Alexander II know by many as the great reformer for freeing the serfs also intensified the situation that gave birth to the October revolution. For although, in theory serfdom has been abolished, the economic plight of the serfs did not improve. By maintaining the obshchina with its assembly that told the serf how and when to farm, and its taxes peasants were shackled to the village and government as opposed to being shackled to there owner. (Thompson pg. 155)Peasants still had secound class citizen status with there separate courts and methods of treatments. (ibid) Scarcity of land and growing poverty forced many peasants to leave the countryside and go to the city or hire themselves out to previous landlords so they can survive. (ibid) In the cities peasants had to work in horrible conditions for low rates and housing not fit for man or beast. It was in these cities that many ex-peasants came into contact with Social Revolutionaries, Narodniis and Social Democrats exposing them to new ideas. Although Alexander II gave into some demands politically his idea of the Czar having absolute power remained unchallenged. These half hearted reforms which aimed at placating the people did noit deal with the real issues such as true land reform or whom must soverieghnty rest with. This failure on his part created the space for activists and revolutionary terrorist whom saw no other way forward for political change then violence. When he was finaaly assassinated by Narodniis none of these issues were solved. Ander Zhelyabov at his trial for his role in the assassination had this to say “Circumstances were forcing me, among others, to declare war against the exisiting political structure”. (Thompson pg. 158). This movement of terror did not end with the death of Alexander II but was carried forward into the 20th century. It should be intresting to note that Lenin’s brother was hung by the Czar for participating in such activities.

John F. Kennedy stated that those who make peaceful change impossible make violent revolution inevitable.

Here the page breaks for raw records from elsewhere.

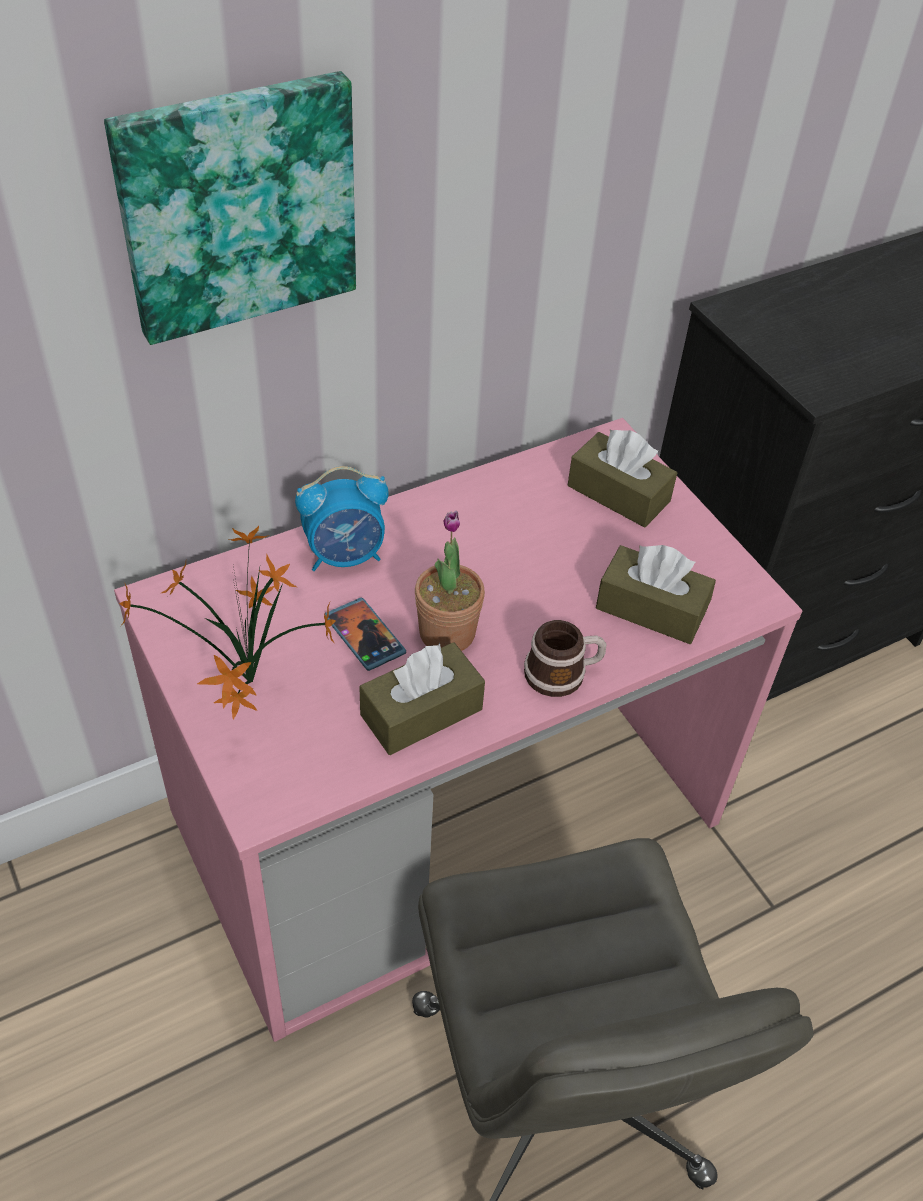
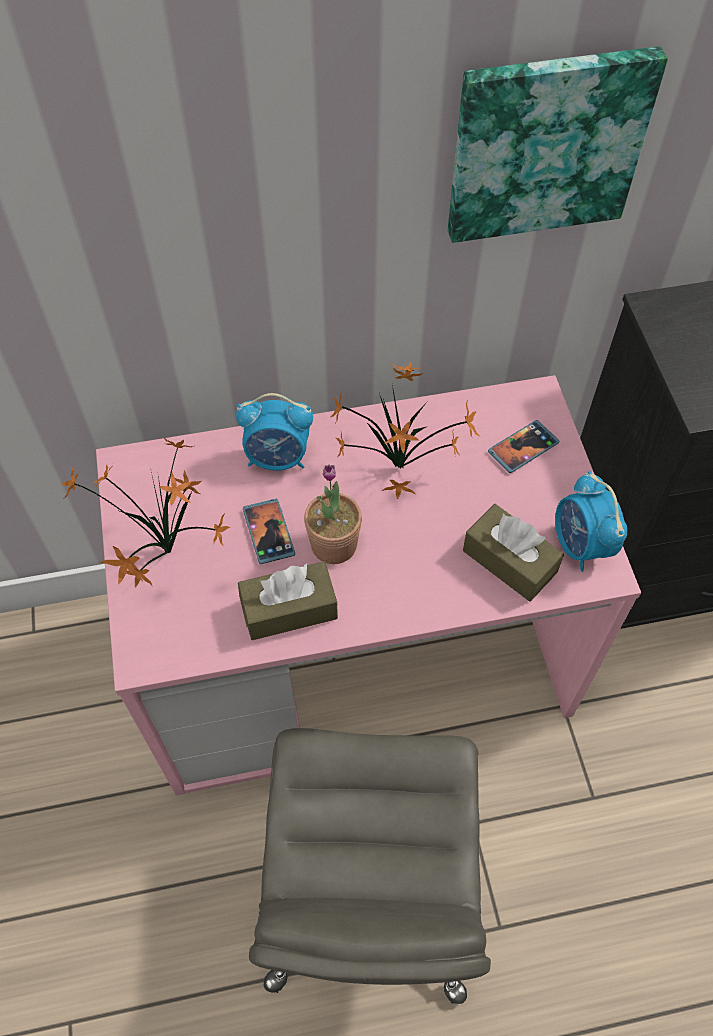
camera: 20 degrees right, 10 degrees up
picture [104,71,356,345] -> picture moved to [448,46,668,243]
mug [524,620,606,697] -> none
brown tissue box [568,430,677,528] -> phone [488,420,559,473]
none -> potted plant [331,363,480,500]
none -> alarm clock [555,471,628,572]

The Russian revolution of 1917 was not just caused by Lenin and Stalin but rather by the fact that the Russian system refused to change. As one can see by the above two examples in the 19th century resistance to autocracy is what gave birth to the great October Revolution and one can state that 20th century socialism succeeded because 19th century liberalism failed. The Czars by refusing to share power with the people sighned there own death warrants and the above state examples can be seen as a trial run for the 20th century revolutionaries.